Problem requirements: Answer with only the number of lines below where "sous" appears.
»»
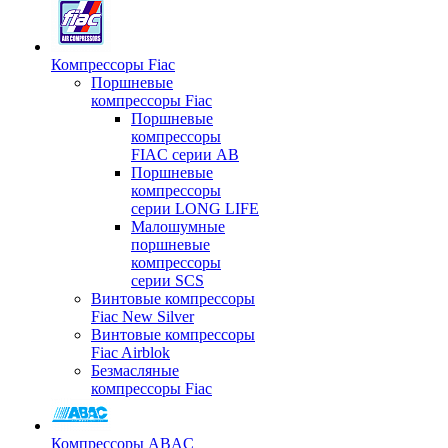
Компрессоры Fiac
Поршневые
компрессоры Fiac
Поршневые
компрессоры
FIAC серии AB
Поршневые
компрессоры
серии LONG LIFE
Малошумные
поршневые
компрессоры
серии SCS
Винтовые компрессоры
Fiac New Silver
Винтовые компрессоры
Fiac Airblok
Безмасляные
компрессоры Fiac
Компрессоры ABAC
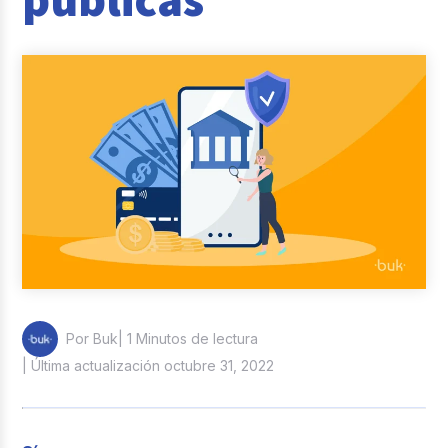
Reclutamiento y Selección
Casos de éxito
Columna del Experto
Entrevistas
| 1 Minutos de lectura
Por Buk
| Última actualización octubre 31, 2022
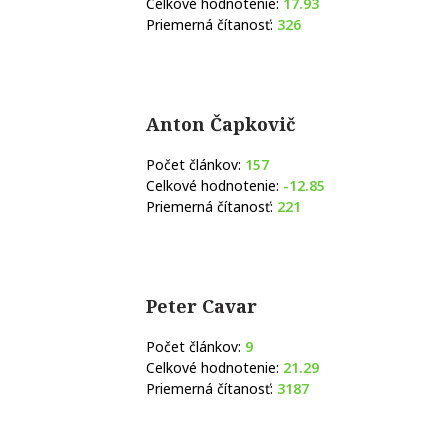
Celkové hodnotenie:
17.93
Priemerná čítanosť:
326
Anton Čapkovič
Počet článkov:
157
Celkové hodnotenie:
-12.85
Priemerná čítanosť:
221
Peter Cavar
Počet článkov:
9
Celkové hodnotenie:
21.29
Priemerná čítanosť:
3187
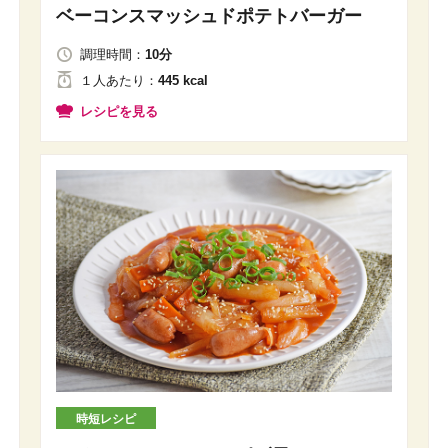
ベーコンスマッシュドポテトバーガー
調理時間：
10分
１人
あたり
：
445 kcal
レシピを見る
時短レシピ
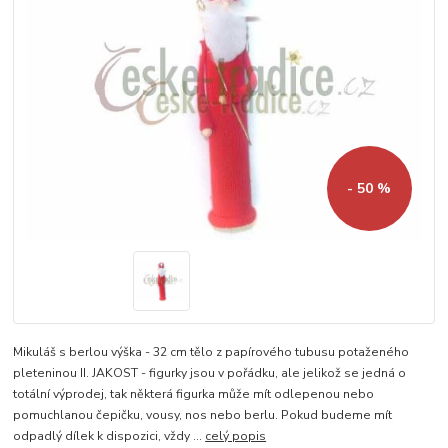
- 50 %
Mikuláš s berlou výška - 32 cm tělo z papírového tubusu potaženého
pleteninou II. JAKOST - figurky jsou v pořádku, ale jelikož se jedná o
totální výprodej, tak některá figurka může mít odlepenou nebo
pomuchlanou čepičku, vousy, nos nebo berlu. Pokud budeme mít
odpadlý dílek k dispozici, vždy ...
celý popis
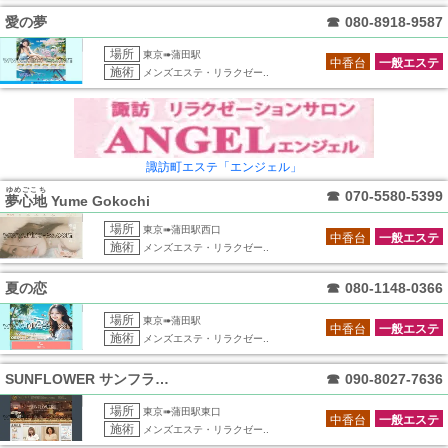
愛の夢
☎
080-8918-9587
場所
東京➠蒲田駅
中香台
一般エステ
施術
メンズエステ・リラクゼー..
諏訪町エステ「エンジェル」
ゆめごこち
☎
070-5580-5399
夢心地
Yume Gokochi
場所
東京➠蒲田駅西口
中香台
一般エステ
施術
メンズエステ・リラクゼー..
夏の恋
☎
080-1148-0366
場所
東京➠蒲田駅
中香台
一般エステ
施術
メンズエステ・リラクゼー..
SUNFLOWER サンフラワー
☎
090-8027-7636
場所
東京➠蒲田駅東口
中香台
一般エステ
施術
メンズエステ・リラクゼー..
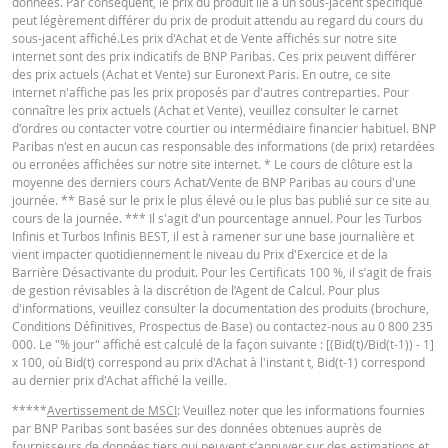
données. Par conséquent, le prix du produit lié à un sous-jacent spécifique
peut légèrement différer du prix de produit attendu au regard du cours du
sous-jacent affiché.Les prix d'Achat et de Vente affichés sur notre site
internet sont des prix indicatifs de BNP Paribas. Ces prix peuvent différer
des prix actuels (Achat et Vente) sur Euronext Paris. En outre, ce site
internet n'affiche pas les prix proposés par d'autres contreparties. Pour
connaître les prix actuels (Achat et Vente), veuillez consulter le carnet
d'ordres ou contacter votre courtier ou intermédiaire financier habituel. BNP
Paribas n'est en aucun cas responsable des informations (de prix) retardées
ou erronées affichées sur notre site internet. * Le cours de clôture est la
moyenne des derniers cours Achat/Vente de BNP Paribas au cours d'une
journée. ** Basé sur le prix le plus élevé ou le plus bas publié sur ce site au
cours de la journée. *** Il s'agit d'un pourcentage annuel. Pour les Turbos
Infinis et Turbos Infinis BEST, il est à ramener sur une base journalière et
vient impacter quotidiennement le niveau du Prix d'Exercice et de la
Barrière Désactivante du produit. Pour les Certificats 100 %, il s’agit de frais
de gestion révisables à la discrétion de l’Agent de Calcul. Pour plus
d'informations, veuillez consulter la documentation des produits (brochure,
Conditions Définitives, Prospectus de Base) ou contactez-nous au 0 800 235
000. Le "% jour" affiché est calculé de la façon suivante : [(Bid(t)/Bid(t-1)) - 1]
x 100, où Bid(t) correspond au prix d'Achat à l'instant t, Bid(t-1) correspond
au dernier prix d'Achat affiché la veille.
*****
Avertissement de MSCI
: Veuillez noter que les informations fournies
par BNP Paribas sont basées sur des données obtenues auprès de
fournisseurs de données tiers qui peuvent s’appuyer sur des estimations et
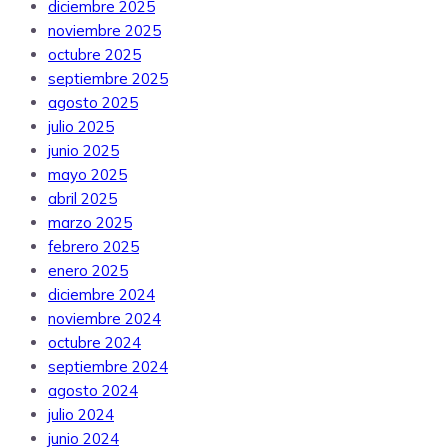
diciembre 2025
noviembre 2025
octubre 2025
septiembre 2025
agosto 2025
julio 2025
junio 2025
mayo 2025
abril 2025
marzo 2025
febrero 2025
enero 2025
diciembre 2024
noviembre 2024
octubre 2024
septiembre 2024
agosto 2024
julio 2024
junio 2024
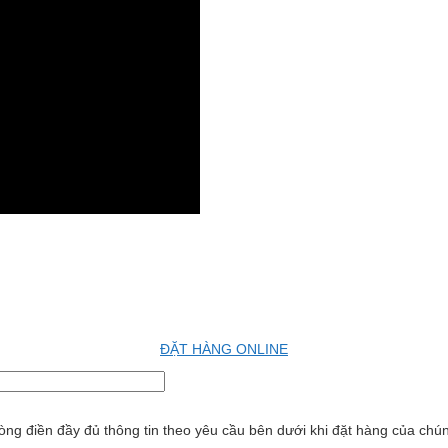
ĐẶT HÀNG ONLINE
ng điền đầy đủ thông tin theo yêu cầu bên dưới khi đặt hàng của chúng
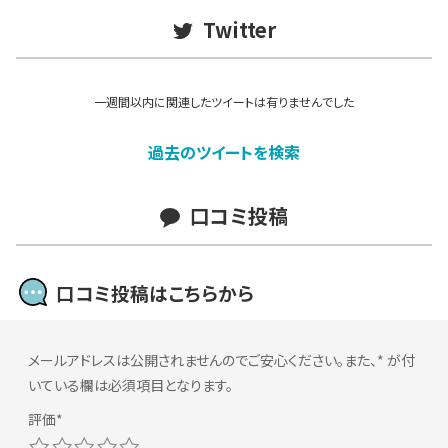
Twitter
一週間以内に関連したツイートは有りませんでした
過去のツイートを検索
口コミ投稿
口コミ投稿はこちらから
メールアドレスは公開されませんのでご安心ください。また、
*
が付
いている欄は必須項目となります。
1
2
3
4
5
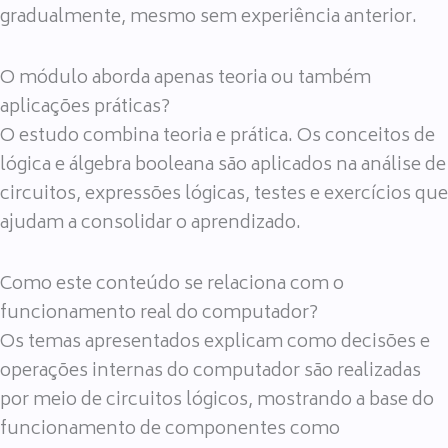
gradualmente, mesmo sem experiência anterior.
O módulo aborda apenas teoria ou também
aplicações práticas?
O estudo combina teoria e prática. Os conceitos de
lógica e álgebra booleana são aplicados na análise de
circuitos, expressões lógicas, testes e exercícios que
ajudam a consolidar o aprendizado.
Como este conteúdo se relaciona com o
funcionamento real do computador?
Os temas apresentados explicam como decisões e
operações internas do computador são realizadas
por meio de circuitos lógicos, mostrando a base do
funcionamento de componentes como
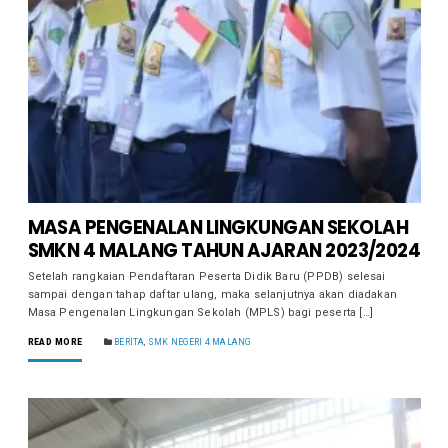
MASA PENGENALAN LINGKUNGAN SEKOLAH
SMKN 4 MALANG TAHUN AJARAN 2023/2024
Setelah rangkaian Pendaftaran Peserta Didik Baru (PPDB) selesai
sampai dengan tahap daftar ulang, maka selanjutnya akan diadakan
Masa Pengenalan Lingkungan Sekolah (MPLS) bagi peserta […]
READ MORE
BERITA
,
SMK NEGERI 4 MALANG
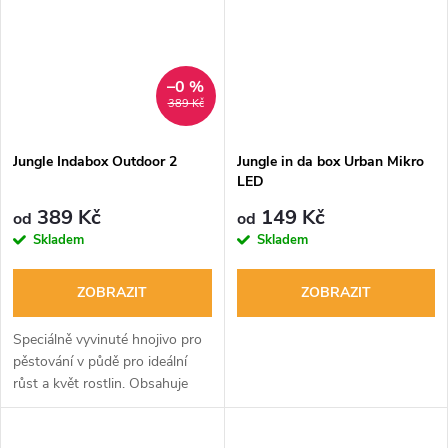
–0 %
389 Kč
Jungle Indabox Outdoor 2
Jungle in da box Urban Mikro
LED
389 Kč
149 Kč
od
od
Skladem
Skladem
ZOBRAZIT
ZOBRAZIT
Speciálně vyvinuté hnojivo pro
pěstování v půdě pro ideální
růst a květ rostlin. Obsahuje
přírodní látky pro regeneraci
kořenů a stopové prvky v plně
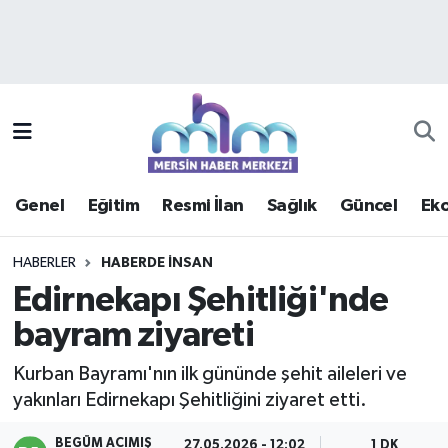
Asayiş
Mersin Hava Durumu
Çevre
Mersin Trafik Yoğunluk Haritası
Eğitim
Süper Lig Puan Durumu ve Fikstür
Genel
Eğitim
Resmi İlan
Sağlık
Güncel
Ek
Ekonomi
Tüm Manşetler
HABERLER
HABERDE INSAN
Genel
Son Dakika Haberleri
Edirnekapı Şehitliği'nde
bayram ziyareti
Güncel
Haber Arşivi
Kurban Bayramı'nın ilk gününde şehit aileleri ve
Haberde insan
yakınları Edirnekapı Şehitliğini ziyaret etti.
Kültür - Sanat
BEGÜM ACIMIŞ
27.05.2026 - 12:02
1 DK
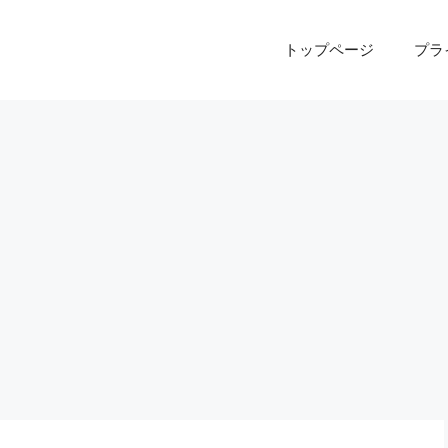
トップページ
プラ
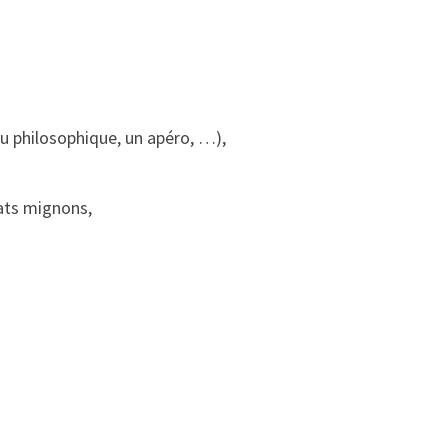
ou philosophique, un apéro, …),
ats mignons,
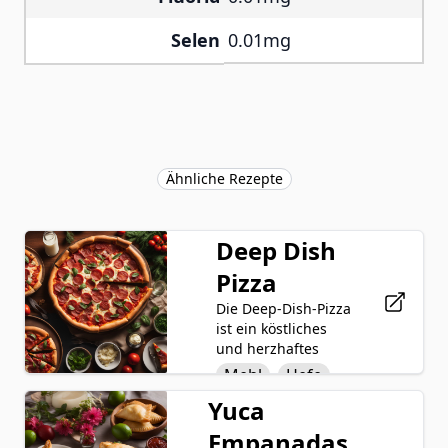
Selen
0.01mg
Ähnliche Rezepte
Deep Dish
Pizza
Die Deep-Dish-Pizza
ist ein köstliches
und herzhaftes
Gericht, das durch
Mehl
Hefe
seinen dicken,
Yuca
Wasser
Teigkruste und die
großzügige
Empanadas
Olivenöl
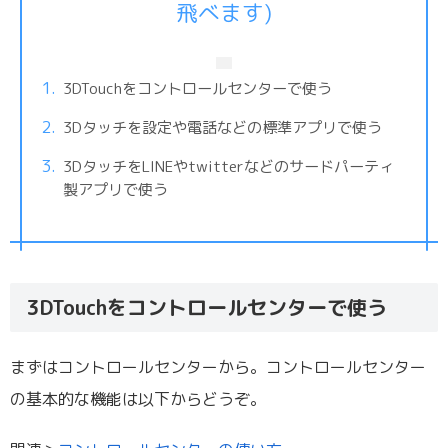
飛べます)
3DTouchをコントロールセンターで使う
3Dタッチを設定や電話などの標準アプリで使う
3DタッチをLINEやtwitterなどのサードパーティ
製アプリで使う
3DTouchをコントロールセンターで使う
まずはコントロールセンターから。コントロールセンター
の基本的な機能は以下からどうぞ。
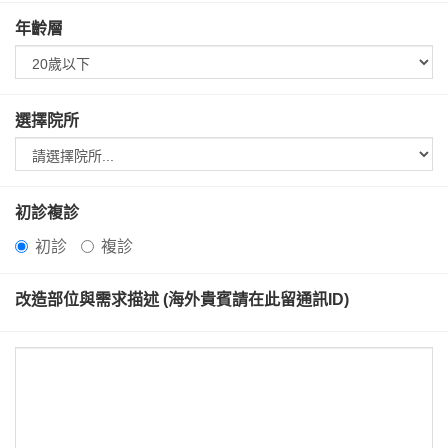
年齡層
選擇院所
初診複診
初診
複診
改造部位與需求描述 (海外貴賓請在此留通訊ID)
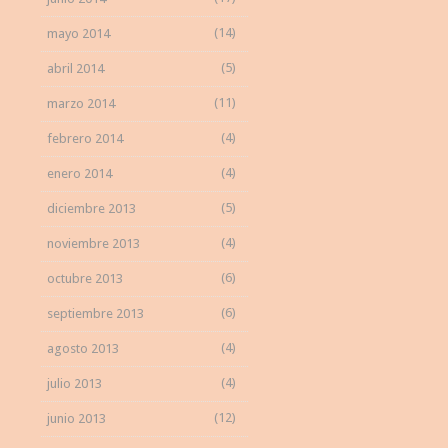
(14)
mayo 2014
(5)
abril 2014
(11)
marzo 2014
(4)
febrero 2014
(4)
enero 2014
(5)
diciembre 2013
(4)
noviembre 2013
(6)
octubre 2013
(6)
septiembre 2013
(4)
agosto 2013
(4)
julio 2013
(12)
junio 2013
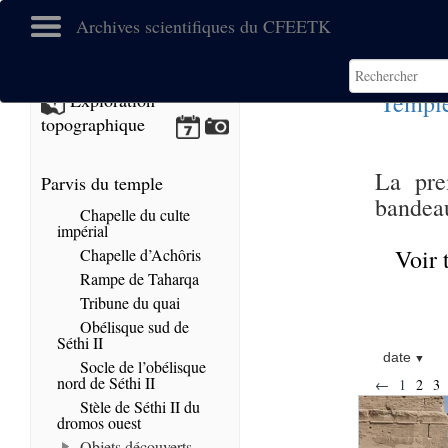
Archives scientifiques du CFEETK
Temple
Exploration
topographique
La pre
Parvis du temple
bandeau
Chapelle du culte
impérial
Voir 
Chapelle d’Achôris
Rampe de Taharqa
Tribune du quai
Obélisque sud de
Séthi II
date
Socle de l’obélisque
nord de Séthi II
←
1
2
3
Stèle de Séthi II du
dromos ouest
Objets découverts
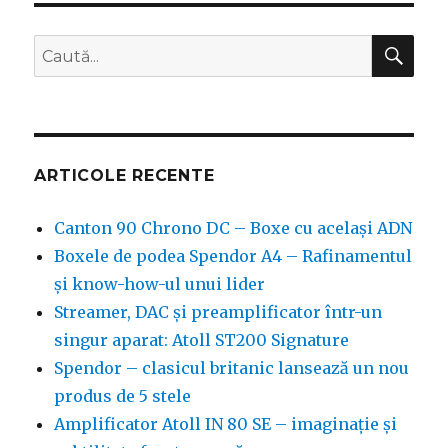
CĂ
Caută
după:
ARTICOLE RECENTE
Canton 90 Chrono DC – Boxe cu același ADN
Boxele de podea Spendor A4 – Rafinamentul
și know-how-ul unui lider
Streamer, DAC și preamplificator într-un
singur aparat: Atoll ST200 Signature
Spendor – clasicul britanic lansează un nou
produs de 5 stele
Amplificator Atoll IN 80 SE – imaginație și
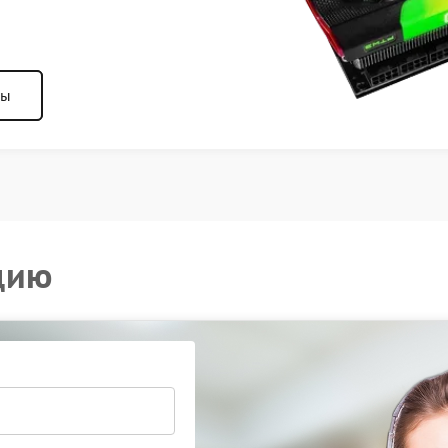
ны
цию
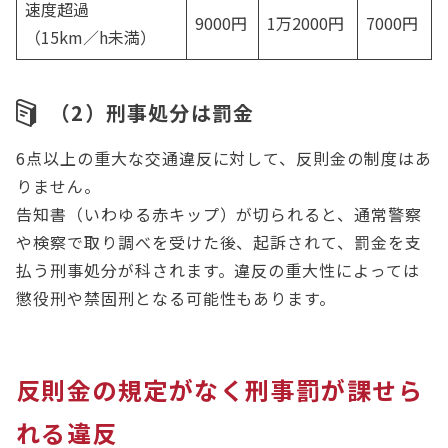
速度超過
9000円
1万2000円
7000円
（15km／h未満）
（2）刑事処分は罰金
6点以上の重大な交通違反に対して、反則金の制度はあ
りません。
告知書（いわゆる赤キップ）が切られると、通常警察
や検察で取り調べを受けた後、起訴されて、罰金を支
払う刑事処分が科されます。違反の重大性によっては
懲役刑や禁固刑となる可能性もあります。
反則金の規定がなく刑事罰が課せら
れる違反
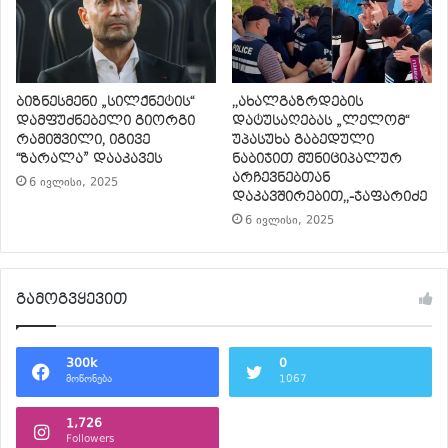
ბიზნესმენი „სილქნეტის“
,,ახალგაზრდების
დამფუძნებელი გიორგი
დატუსაღებას „ლელომ“
რამიშვილი, იგივე
უპასუხა გაბედული
“ზარალა” დააკავეს
ნაბიჯით მუნიციპალურ
არჩევნებთან
6 ივლისი, 2025
დაკავშირებით,,-ჯაფარიძე
6 ივლისი, 2025
გამოგვყევით
300k
0
მოწონება
1067
1,726
Followers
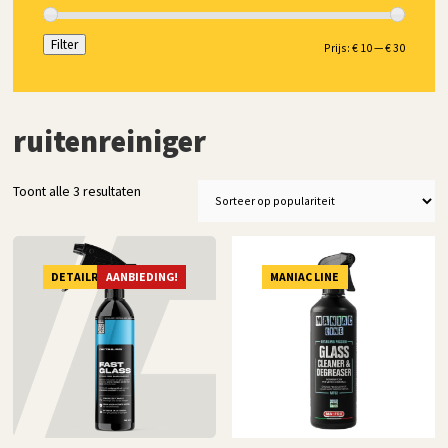
Filter
Min.
Max.
Prijs:
€ 10
—
€ 30
prijs
prijs
ruitenreiniger
Gesorteerd
Toont alle 3 resultaten
op
populariteit
DETAILRS
AANBIEDING!
MANIAC LINE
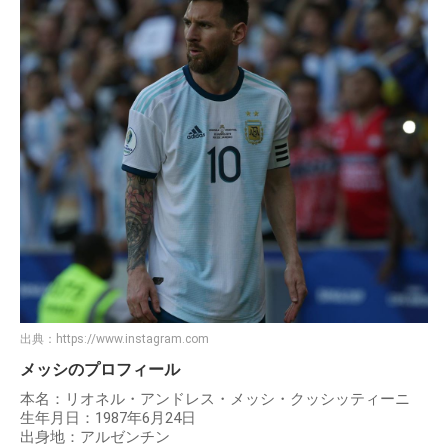
出典：
https://www.instagram.com
メッシのプロフィール
本名：リオネル・アンドレス・メッシ・クッシッティーニ
生年月日：1987年6月24日
出身地：アルゼンチン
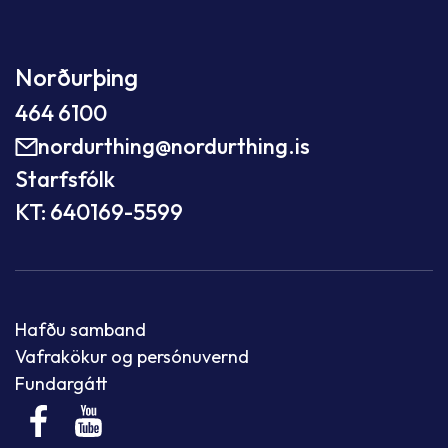
Norðurþing
464 6100
nordurthing@nordurthing.is
Starfsfólk
KT: 640169-5599
Hafðu samband
Vafrakökur og persónuvernd
Fundargátt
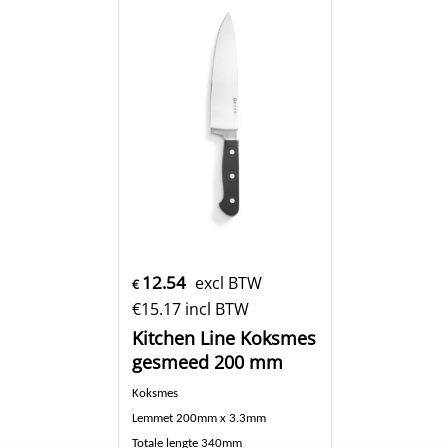
Vlijmscherp en gemakkelijk te
slijpen
slijpen
Roestvrij staal – Pom plastic
Roestvrij staal – Pom plastic
Klik hier
Klik hier
781388
781357
Levertijd:
5-7 dagen
Levertijd:
5-7 dagen
st
st
Bestel
Bestel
««
Answer: 2